Task item: Take the data below and copy exactly the lines starting at the one with "and Automation Solutions" and finishing at the one with "were instructed to", both included.

Available data:
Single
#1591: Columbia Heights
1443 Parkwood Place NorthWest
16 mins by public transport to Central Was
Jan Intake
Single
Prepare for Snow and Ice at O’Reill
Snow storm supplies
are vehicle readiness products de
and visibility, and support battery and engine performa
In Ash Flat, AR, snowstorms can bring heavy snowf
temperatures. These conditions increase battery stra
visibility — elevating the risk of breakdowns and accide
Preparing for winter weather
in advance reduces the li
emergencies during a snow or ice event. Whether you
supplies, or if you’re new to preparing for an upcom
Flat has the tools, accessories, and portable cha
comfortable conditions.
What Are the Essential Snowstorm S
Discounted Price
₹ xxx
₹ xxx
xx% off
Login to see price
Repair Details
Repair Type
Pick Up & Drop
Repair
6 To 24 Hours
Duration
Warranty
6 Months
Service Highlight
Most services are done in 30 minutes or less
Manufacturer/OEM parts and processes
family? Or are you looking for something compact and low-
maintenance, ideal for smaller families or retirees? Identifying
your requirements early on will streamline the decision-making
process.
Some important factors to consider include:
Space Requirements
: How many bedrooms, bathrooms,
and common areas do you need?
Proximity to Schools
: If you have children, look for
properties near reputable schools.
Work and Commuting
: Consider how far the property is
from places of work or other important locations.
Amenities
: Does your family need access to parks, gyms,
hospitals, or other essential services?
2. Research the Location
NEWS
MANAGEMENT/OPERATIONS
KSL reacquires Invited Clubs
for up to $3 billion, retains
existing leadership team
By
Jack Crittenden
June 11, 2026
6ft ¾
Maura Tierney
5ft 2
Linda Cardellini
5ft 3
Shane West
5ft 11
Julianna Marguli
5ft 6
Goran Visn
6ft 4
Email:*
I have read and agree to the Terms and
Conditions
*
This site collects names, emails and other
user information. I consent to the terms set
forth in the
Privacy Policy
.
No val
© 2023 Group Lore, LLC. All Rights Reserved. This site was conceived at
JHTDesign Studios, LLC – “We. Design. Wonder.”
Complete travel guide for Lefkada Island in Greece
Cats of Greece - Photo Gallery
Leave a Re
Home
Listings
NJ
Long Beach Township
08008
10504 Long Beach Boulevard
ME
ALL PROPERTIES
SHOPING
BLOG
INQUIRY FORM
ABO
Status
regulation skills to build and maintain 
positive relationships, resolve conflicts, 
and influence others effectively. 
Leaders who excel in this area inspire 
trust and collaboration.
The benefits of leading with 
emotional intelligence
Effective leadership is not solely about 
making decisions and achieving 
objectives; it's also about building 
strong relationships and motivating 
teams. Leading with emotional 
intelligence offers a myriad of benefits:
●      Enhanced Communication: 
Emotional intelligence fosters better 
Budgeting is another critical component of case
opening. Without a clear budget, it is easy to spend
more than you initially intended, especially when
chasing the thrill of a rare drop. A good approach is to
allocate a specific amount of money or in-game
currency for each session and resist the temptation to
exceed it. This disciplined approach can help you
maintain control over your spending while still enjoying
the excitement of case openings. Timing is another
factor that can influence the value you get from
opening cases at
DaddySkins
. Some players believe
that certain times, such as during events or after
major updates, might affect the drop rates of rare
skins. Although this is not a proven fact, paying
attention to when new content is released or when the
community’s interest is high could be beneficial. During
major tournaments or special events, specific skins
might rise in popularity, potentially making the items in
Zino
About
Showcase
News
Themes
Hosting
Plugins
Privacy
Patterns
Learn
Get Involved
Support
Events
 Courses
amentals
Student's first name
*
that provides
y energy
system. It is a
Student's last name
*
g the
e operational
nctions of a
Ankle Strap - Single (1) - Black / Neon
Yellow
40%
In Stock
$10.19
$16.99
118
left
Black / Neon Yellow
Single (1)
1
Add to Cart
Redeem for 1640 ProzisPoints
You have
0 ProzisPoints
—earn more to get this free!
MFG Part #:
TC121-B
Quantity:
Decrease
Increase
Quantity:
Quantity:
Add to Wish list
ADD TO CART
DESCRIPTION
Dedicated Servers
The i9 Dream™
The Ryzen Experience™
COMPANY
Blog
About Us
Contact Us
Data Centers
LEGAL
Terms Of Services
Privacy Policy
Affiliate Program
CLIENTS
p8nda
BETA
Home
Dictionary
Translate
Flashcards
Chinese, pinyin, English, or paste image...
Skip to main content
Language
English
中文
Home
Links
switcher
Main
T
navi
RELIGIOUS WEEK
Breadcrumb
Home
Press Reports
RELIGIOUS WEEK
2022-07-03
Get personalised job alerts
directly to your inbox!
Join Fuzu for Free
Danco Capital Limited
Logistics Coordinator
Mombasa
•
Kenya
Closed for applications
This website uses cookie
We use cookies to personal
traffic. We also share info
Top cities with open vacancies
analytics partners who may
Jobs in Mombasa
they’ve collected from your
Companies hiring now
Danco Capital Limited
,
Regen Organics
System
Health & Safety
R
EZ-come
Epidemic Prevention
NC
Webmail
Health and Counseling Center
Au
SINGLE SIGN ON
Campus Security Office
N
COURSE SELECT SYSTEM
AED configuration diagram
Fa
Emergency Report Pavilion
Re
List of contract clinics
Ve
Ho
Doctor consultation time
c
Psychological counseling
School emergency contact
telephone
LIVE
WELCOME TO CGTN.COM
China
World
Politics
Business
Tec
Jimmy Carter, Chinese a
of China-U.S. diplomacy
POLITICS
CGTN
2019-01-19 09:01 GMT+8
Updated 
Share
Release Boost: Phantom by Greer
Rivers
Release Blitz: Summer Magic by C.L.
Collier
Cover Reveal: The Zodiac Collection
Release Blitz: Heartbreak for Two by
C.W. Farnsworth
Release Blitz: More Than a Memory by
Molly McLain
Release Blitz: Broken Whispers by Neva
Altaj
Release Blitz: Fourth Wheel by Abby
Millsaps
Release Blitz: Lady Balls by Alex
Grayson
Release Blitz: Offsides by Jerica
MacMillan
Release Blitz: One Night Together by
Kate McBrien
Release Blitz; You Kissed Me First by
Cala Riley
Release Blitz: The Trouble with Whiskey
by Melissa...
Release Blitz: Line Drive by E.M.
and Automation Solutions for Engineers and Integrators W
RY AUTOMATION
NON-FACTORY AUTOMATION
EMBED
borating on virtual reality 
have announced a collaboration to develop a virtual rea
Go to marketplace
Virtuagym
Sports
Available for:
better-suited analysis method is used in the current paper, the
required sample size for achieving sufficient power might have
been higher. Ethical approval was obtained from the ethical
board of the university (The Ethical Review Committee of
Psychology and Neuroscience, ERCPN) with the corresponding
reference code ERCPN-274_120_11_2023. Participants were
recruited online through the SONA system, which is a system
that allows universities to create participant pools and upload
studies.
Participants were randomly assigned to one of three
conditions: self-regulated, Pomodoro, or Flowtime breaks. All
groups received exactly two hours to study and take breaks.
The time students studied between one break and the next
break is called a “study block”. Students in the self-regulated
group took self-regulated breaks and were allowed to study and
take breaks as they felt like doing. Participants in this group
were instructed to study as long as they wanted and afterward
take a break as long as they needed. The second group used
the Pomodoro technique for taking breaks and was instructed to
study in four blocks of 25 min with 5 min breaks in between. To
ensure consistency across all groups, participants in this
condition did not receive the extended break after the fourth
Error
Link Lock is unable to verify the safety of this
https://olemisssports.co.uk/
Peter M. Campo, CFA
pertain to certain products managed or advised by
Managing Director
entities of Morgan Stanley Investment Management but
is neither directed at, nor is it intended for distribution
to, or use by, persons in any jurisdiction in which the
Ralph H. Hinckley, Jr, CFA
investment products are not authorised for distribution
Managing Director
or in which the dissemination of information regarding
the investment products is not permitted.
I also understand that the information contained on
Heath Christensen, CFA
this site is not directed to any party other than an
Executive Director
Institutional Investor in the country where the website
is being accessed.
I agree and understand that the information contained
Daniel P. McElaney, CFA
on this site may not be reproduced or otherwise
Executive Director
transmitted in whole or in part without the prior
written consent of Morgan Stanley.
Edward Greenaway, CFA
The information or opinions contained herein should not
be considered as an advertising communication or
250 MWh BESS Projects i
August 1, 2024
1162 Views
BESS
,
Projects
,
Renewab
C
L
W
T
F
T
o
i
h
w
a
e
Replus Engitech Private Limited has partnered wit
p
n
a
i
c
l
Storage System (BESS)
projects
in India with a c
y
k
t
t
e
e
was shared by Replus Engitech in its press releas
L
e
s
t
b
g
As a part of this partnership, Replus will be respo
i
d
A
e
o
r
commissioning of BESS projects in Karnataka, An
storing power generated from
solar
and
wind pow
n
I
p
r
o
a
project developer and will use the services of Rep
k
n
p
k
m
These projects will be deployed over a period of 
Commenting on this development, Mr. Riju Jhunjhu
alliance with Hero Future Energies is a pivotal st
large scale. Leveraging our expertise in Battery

Response below:
and Automation Solutions for Engineers and Integrators W
RY AUTOMATION
NON-FACTORY AUTOMATION
EMBED
borating on virtual reality 
have announced a collaboration to develop a virtual rea
Go to marketplace
Virtuagym
Sports
Available for:
better-suited analysis method is used in the current paper, the
required sample size for achieving sufficient power might have
been higher. Ethical approval was obtained from the ethical
board of the university (The Ethical Review Committee of
Psychology and Neuroscience, ERCPN) with the corresponding
reference code ERCPN-274_120_11_2023. Participants were
recruited online through the SONA system, which is a system
that allows universities to create participant pools and upload
studies.
Participants were randomly assigned to one of three
conditions: self-regulated, Pomodoro, or Flowtime breaks. All
groups received exactly two hours to study and take breaks.
The time students studied between one break and the next
break is called a “study block”. Students in the self-regulated
group took self-regulated breaks and were allowed to study and
take breaks as they felt like doing. Participants in this group
were instructed to study as long as they wanted and afterward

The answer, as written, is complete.